Despite record-setting transactions and valuations, many of Canada’s housing markets are within the range of families’ budgets, whether it is Fort McMurray or Windsor. But what about Brandon or the broader Manitoba real estate market?

MREA 2021 President Stewart Elston said in a February news release that the province is witnessing “a highly competitive housing market and many homes are selling quickly.” While homebuyers need to adapt as quickly as possible, homeownership remains within reach, he noted.

“Over the past 10 months, the surge in demand for homes in Manitoba has left fewer properties available for purchase,” said Elston. “While property prices have been rising as a result, we are fortunate in Manitoba that many homes remain affordable compared to other parts of Canada. Especially now and in the months ahead, buyers need to understand their options and how to navigate potential multiple offer situations.”
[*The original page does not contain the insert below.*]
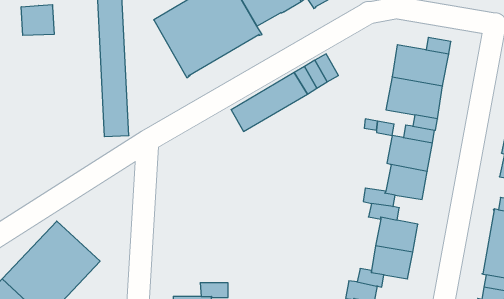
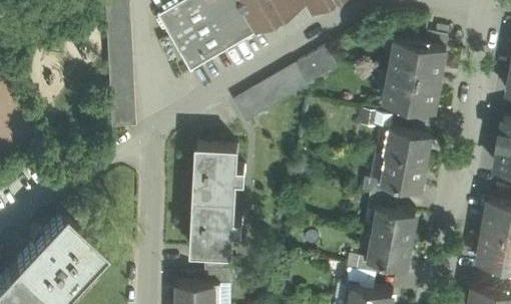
building: [21,5,54,35] -> none
building: none -> [190,149,243,258]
Of course, how long this can last is up in the air as many factors are at play, from historically low interest rates to the national economic recovery. The Manitoba economy is also on the path to recovery, with the unemployment rate falling and growing consumer confidence helping to invigorate local businesses. Although consumer sentiment is at “historically subdued levels,” optimism has inched higher in the Prairies. For now, families are advised to work closely with a professional REALTOR® to find the best home for their needs – and budgets.